Immune reconstitution with the use of bruton tyrosine kinase inhibitor treatment for patients with Waldenstrom's macroglobulinemia Free

Waldenstrom's macroglobulinemia (WM) is a rare B-cell lymphoma defined by immunoglobulin (Ig) M monoclonal gammopathy and lymphoplasmacytic cell bone marrow infiltration. Prior to 2015, rituximab and chemoimmunotherapy (CIT) were mainstays of therapy. Bruton tyrosine kinase inhibitors (BTKis), ibrutinib and zanubrutinib, subsequently expanded frontline options. Current preferred regimens include bendamustine and rituximab, ibrutinib with/without rituximab, and zanubrutinib. Infectious complications are a significant morbidity in WM. A prior study showed a 3.4-fold higher infection risk in WM patients vs controls (Lund 2014). Baseline hypogammaglobulinemia (low IgA/G) is seen in up to 78% of patients, often worsening with rituximab or CIT (Treon 2004). Chronic lymphocytic leukemia (CLL) demonstrates similar hypogammaglobulinemia. Sun et al (2015) reported that CLL treatment with ibrutinib was associated with IgA recovery and reduced rate of infections, suggesting partial humoral immune reconstitution. We hypothesized that BTKis may have similar effects in WM.

We conducted a retrospective, single-institution study of 45 WM patients. Exclusion criteria were regular plasmapheresis, disease transformation, and insufficient lab data. Median age at diagnosis was 68 years (45–91 years). In patients for whom IPSS-WM could be calculated (n=38), a greater proportion of high-risk cases were in BTKi and CIT groups. 31.1% of patients were treated with CIT, 26.7% with BTKis and 42.2% with rituximab. Median baseline IgM levels were highest in the BTKi group (3571.5 mg/dL), compared with rituximab (1647 mg/dL) and CIT (1674 mg/dL). Most patients were MYD88-mutated and CXCR4-wildtype. 82.2% of patients achieved partial or very good partial responses. 11.1% had stable or progressive disease, all treated with rituximab. No BTKi-treated patients required subsequent therapy. In contrast, 52.6% of rituximab- and 28.6% of CIT-treated patients progressed. Median time to next therapy was 2.99 years for rituximab and 2.24 years for CIT.

Baseline median IgA levels were: BTKi 45.5 mg/dL, rituximab 73 mg/dL, and CIT 60 mg/dL (normal 70–400 mg/dL). At 24 months, IgA increased 33% in BTKi- and 9.6% in rituximab-treated patients but declined 36.7% in the CIT group. IgG declined similarly across all groups (20.2–21.5%). Infections were most frequent within the first 6 months of treatment. In the CIT group, 71.4% experienced infections (n=21; 61.9% grade 2, 23.8% grade 3). In the rituximab group, 68.4% had infections (n=24; 70.8% grade 2, 8.3% grade 3). Only 50% of BTKi patients experienced infections (n=9; 77.8% grade 2, 11.1% grade 3). Respiratory (46.3%) and urinary tract (27.8%) infections were most common. Infections were more frequent in those with declining IgA.

While the etiology for increased infection risk in WM is multifactorial, impaired humoral immunity and hypogammaglobulinemia plays a key role.
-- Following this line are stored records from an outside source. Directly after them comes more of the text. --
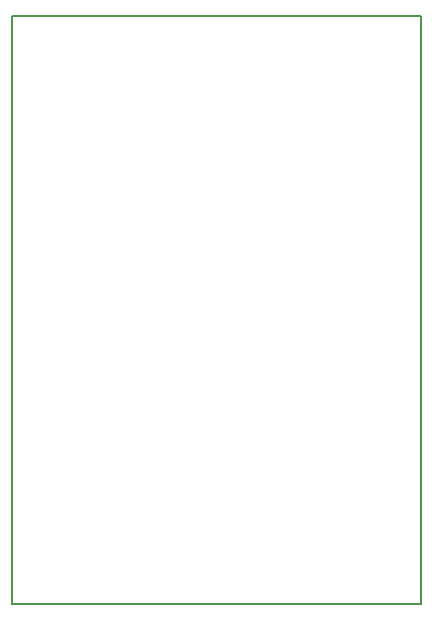
<source format=gbp>
G75*
%MOIN*%
%OFA0B0*%
%FSLAX24Y24*%
%IPPOS*%
%LPD*%
%AMOC8*
5,1,8,0,0,1.08239X$1,22.5*
%
%ADD10C,0.0080*%
D10*
X002979Y000787D02*
X002979Y020387D01*
X016629Y020387D01*
X016629Y000787D01*
X002979Y000787D01*
M02*

</source>
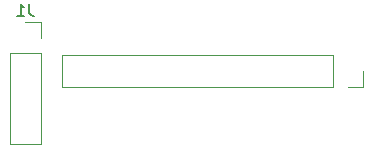
<source format=gbr>
%TF.GenerationSoftware,KiCad,Pcbnew,8.0.7*%
%TF.CreationDate,2025-01-10T14:29:54+01:00*%
%TF.ProjectId,LCD_PCB,4c43445f-5043-4422-9e6b-696361645f70,rev?*%
%TF.SameCoordinates,Original*%
%TF.FileFunction,Legend,Bot*%
%TF.FilePolarity,Positive*%
%FSLAX46Y46*%
G04 Gerber Fmt 4.6, Leading zero omitted, Abs format (unit mm)*
G04 Created by KiCad (PCBNEW 8.0.7) date 2025-01-10 14:29:54*
%MOMM*%
%LPD*%
G01*
G04 APERTURE LIST*
%ADD10C,0.150000*%
%ADD11C,0.120000*%
G04 APERTURE END LIST*
D10*
X126933333Y-85349819D02*
X126933333Y-86064104D01*
X126933333Y-86064104D02*
X126980952Y-86206961D01*
X126980952Y-86206961D02*
X127076190Y-86302200D01*
X127076190Y-86302200D02*
X127219047Y-86349819D01*
X127219047Y-86349819D02*
X127314285Y-86349819D01*
X125933333Y-86349819D02*
X126504761Y-86349819D01*
X126219047Y-86349819D02*
X126219047Y-85349819D01*
X126219047Y-85349819D02*
X126314285Y-85492676D01*
X126314285Y-85492676D02*
X126409523Y-85587914D01*
X126409523Y-85587914D02*
X126504761Y-85635533D01*
D11*
%TO.C,J1*%
X125270000Y-89495000D02*
X127930000Y-89495000D01*
X125270000Y-97175000D02*
X125270000Y-89495000D01*
X125270000Y-97175000D02*
X127930000Y-97175000D01*
X126600000Y-86895000D02*
X127930000Y-86895000D01*
X127930000Y-86895000D02*
X127930000Y-88225000D01*
X127930000Y-97175000D02*
X127930000Y-89495000D01*
%TO.C,J2*%
X129690000Y-89695000D02*
X129690000Y-92355000D01*
X129690000Y-89695000D02*
X152610000Y-89695000D01*
X129690000Y-92355000D02*
X152610000Y-92355000D01*
X152610000Y-89695000D02*
X152610000Y-92355000D01*
X155210000Y-91025000D02*
X155210000Y-92355000D01*
X155210000Y-92355000D02*
X153880000Y-92355000D01*
%TD*%
M02*

</source>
Prior studies reported persistent or worsening Ig deficits with rituximab or CIT; eg. Treon et al (2004) reported baseline IgA/G deficiencies in 76.1-78.2% of patients, which worsened to 86.9-89.1% post-therapy. BTKi trials did not report Ig levels, though ASPEN showed similar infection rates with ibrutinib and zanubrutinib. Sun et al (2015) found that ≥50% increases in IgA long-term were associated with reduced infections in CLL, though no clear association was found for IgG/M. Acalabrutinib therapy showed similar trends, suggesting class-wide effect.
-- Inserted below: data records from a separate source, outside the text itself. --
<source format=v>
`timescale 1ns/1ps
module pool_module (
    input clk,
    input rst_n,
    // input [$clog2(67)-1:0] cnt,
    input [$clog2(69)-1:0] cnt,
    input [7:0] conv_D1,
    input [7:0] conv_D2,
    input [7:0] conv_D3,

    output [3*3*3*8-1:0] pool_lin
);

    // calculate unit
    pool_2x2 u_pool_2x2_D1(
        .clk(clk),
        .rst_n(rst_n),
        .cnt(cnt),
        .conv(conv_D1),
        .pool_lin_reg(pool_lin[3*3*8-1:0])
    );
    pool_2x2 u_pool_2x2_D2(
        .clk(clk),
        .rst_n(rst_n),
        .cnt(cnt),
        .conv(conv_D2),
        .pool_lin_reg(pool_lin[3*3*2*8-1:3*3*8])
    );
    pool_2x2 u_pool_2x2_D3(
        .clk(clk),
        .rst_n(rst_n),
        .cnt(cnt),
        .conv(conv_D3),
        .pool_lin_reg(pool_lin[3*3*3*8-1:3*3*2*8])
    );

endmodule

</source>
In our cohort, BTKi treatment was associated with the greatest increase in IgA and lowest rate of infections. Rituximab therapy demonstrated a modest rise in IgA levels. CIT significantly reduced IgA levels, with the most severe infections. These results are consistent with prior studies indicating that treatment with BTKis is associated with decreased risk of infection over time due to partial immune reconstitution. The mechanism of increased IgA production with BTKi therapy is unclear, though may be related to reduction in aberrant IgM-producing clones. Increases in IgA with rituximab were more evident at 24 months, which may be due to waning immunosuppression over time. Combining BTKis with rituximab may improve long-term humoral immunity, though with risk of early immunosuppression.

Limitations of this study include its retrospective design, small sample size, and lack of data on T-cell subsets. Future prospective studies are needed to further elucidate the immunologic effects of BTKi therapy in WM.